The trial court in this case reached its decision after considering the submissions of both the plaintiff and the defendant as to what a reasonable fee should be. The $200 per hour award fell between the $260 per hour requested by the plaintiff and the $150 per hour limit suggested by the defendant. The trial court’s decision took into consideration the length of experience, age and expertise of the plaintiffs counsel as compared to other attorneys in the community. We cannot say that the trial court abused its discretion.

The judgment is affirmed.

In this opinion the other judges concurred.

Allan Turechek was also named as a defendant in this case. Judgment was rendered in his favor and only Gregory M. Catania has appealed. In this opinion, we refer to Catania as the defendant.

Practice Book § 1-23 provides: "A motion to disqualify a judicial authority shall be in writing and shall be accompanied by an affidavit setting forth the facts relied upon to show the grounds for disqualification and a certificate of the counsel of record that the motion is made in good faith. The motion shall be filed no less than ten days before the time the case is called for trial or hearing, unless good cause is shown for failure to file within such time.”

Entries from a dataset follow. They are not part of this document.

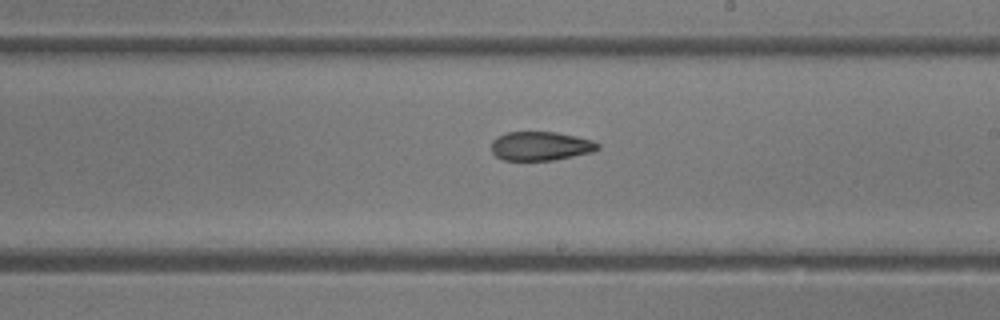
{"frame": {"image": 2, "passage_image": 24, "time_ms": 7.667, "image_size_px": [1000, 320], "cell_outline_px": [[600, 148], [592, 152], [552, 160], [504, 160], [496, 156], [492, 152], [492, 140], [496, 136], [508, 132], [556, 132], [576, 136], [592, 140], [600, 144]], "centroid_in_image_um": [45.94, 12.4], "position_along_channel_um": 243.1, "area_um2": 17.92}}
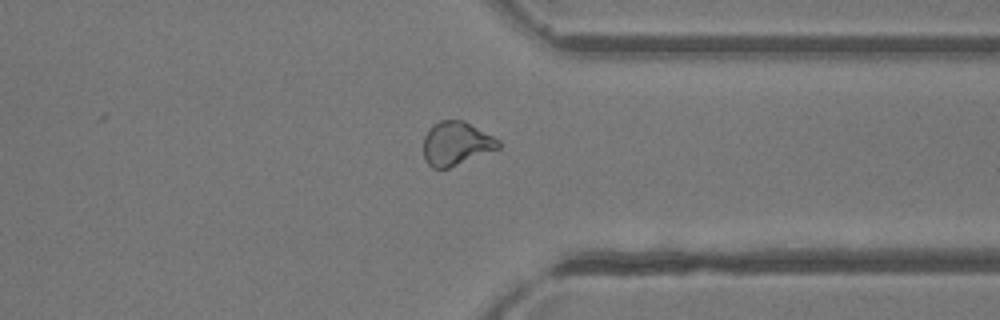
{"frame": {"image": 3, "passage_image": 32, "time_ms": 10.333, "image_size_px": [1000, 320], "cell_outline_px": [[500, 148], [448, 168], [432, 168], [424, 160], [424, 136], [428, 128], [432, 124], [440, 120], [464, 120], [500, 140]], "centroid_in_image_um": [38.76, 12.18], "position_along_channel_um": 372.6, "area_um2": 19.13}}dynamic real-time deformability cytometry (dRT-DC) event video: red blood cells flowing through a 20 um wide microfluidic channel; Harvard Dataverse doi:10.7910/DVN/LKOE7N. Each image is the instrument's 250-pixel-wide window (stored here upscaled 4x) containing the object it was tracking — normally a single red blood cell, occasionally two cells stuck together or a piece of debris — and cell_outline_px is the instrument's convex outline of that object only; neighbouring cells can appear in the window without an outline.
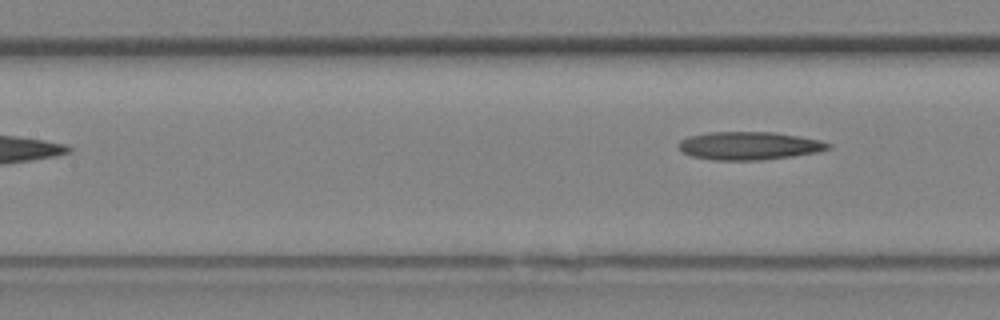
{"species": "Egyptian fruit bat (a non-hibernating species)", "species_latin": "Rousettus aegyptiacus", "temperature_condition": "room temperature", "stored_images_in_passage": 8, "segment_of_instrument_passage": [2, 2], "camera_frame_rate_fps": 3000, "um_per_image_px": 0.085, "animal": {"sex": "female"}, "frame": {"image": 1, "passage_image": 8, "time_ms": 2.333, "image_size_px": [1000, 320], "cell_outline_px": [[832, 148], [820, 152], [764, 160], [712, 160], [692, 156], [684, 152], [676, 144], [680, 140], [688, 136], [708, 132], [772, 132], [800, 136], [820, 140], [832, 144]], "centroid_in_image_um": [63.7, 12.39], "position_along_channel_um": 143.7, "area_um2": 24.68}}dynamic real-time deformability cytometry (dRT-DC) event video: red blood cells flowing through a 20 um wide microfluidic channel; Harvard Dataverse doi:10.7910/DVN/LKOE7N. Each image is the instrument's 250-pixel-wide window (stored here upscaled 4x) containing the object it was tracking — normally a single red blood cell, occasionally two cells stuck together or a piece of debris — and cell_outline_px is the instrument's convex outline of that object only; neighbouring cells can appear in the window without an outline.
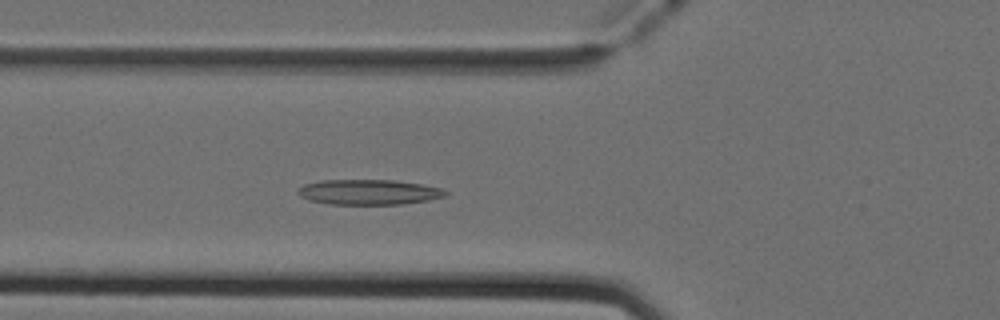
{"species": "Egyptian fruit bat (a non-hibernating species)", "species_latin": "Rousettus aegyptiacus", "temperature_condition": "cold", "stored_images_in_passage": 46, "camera_frame_rate_fps": 3000, "um_per_image_px": 0.085, "animal": {"sex": "female"}, "frame": {"image": 1, "passage_image": 14, "time_ms": 4.333, "image_size_px": [1000, 320], "cell_outline_px": [[448, 192], [444, 196], [428, 200], [400, 204], [328, 204], [308, 200], [300, 196], [296, 192], [304, 184], [320, 180], [392, 180], [420, 184], [440, 188]], "centroid_in_image_um": [31.29, 16.33], "position_along_channel_um": 94.5, "area_um2": 21.5}}
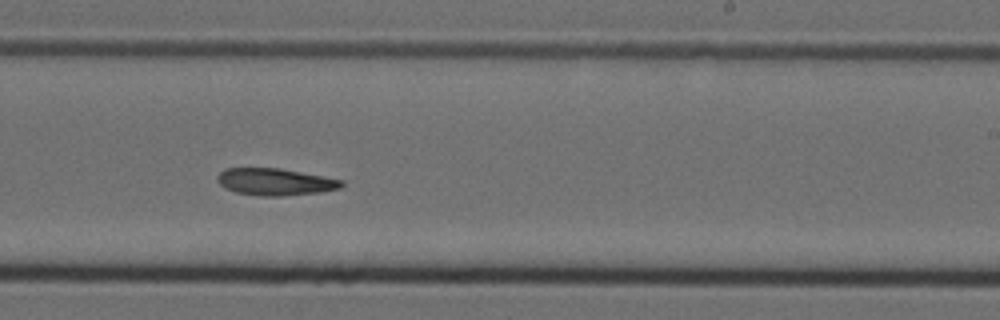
{"frame": {"image": 2, "passage_image": 27, "time_ms": 8.667, "image_size_px": [1000, 320], "cell_outline_px": [[344, 184], [340, 188], [320, 192], [280, 196], [260, 196], [236, 192], [224, 188], [220, 184], [216, 176], [224, 168], [280, 168], [324, 176], [344, 180]], "centroid_in_image_um": [23.39, 15.45], "position_along_channel_um": 265.6, "area_um2": 19.59}}
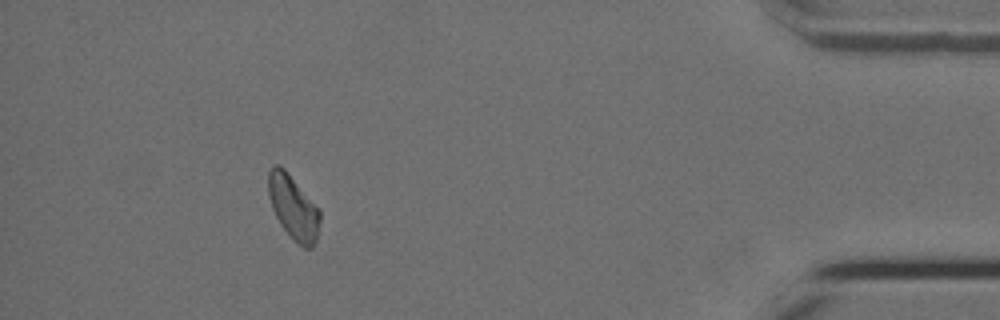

The defendant alludes to alleged off-the-record remarks made by the court at a posttrial meeting. We do not and will not consider those claims precisely because there is no record to review.

42 U.S.C. § 1988 (b) provides in relevant part: “In any action or proceeding to enforce a provision of sections 1981, 1982, 1983, 1985, and 1986 of this title, title IX of Public Law 92-318 ... or title VI of the Civil Rights Act of 1964 . . . the court, in its discretion, may allow the prevailing party, other than the United States, a reasonable attorney’s fee as part of the costs.”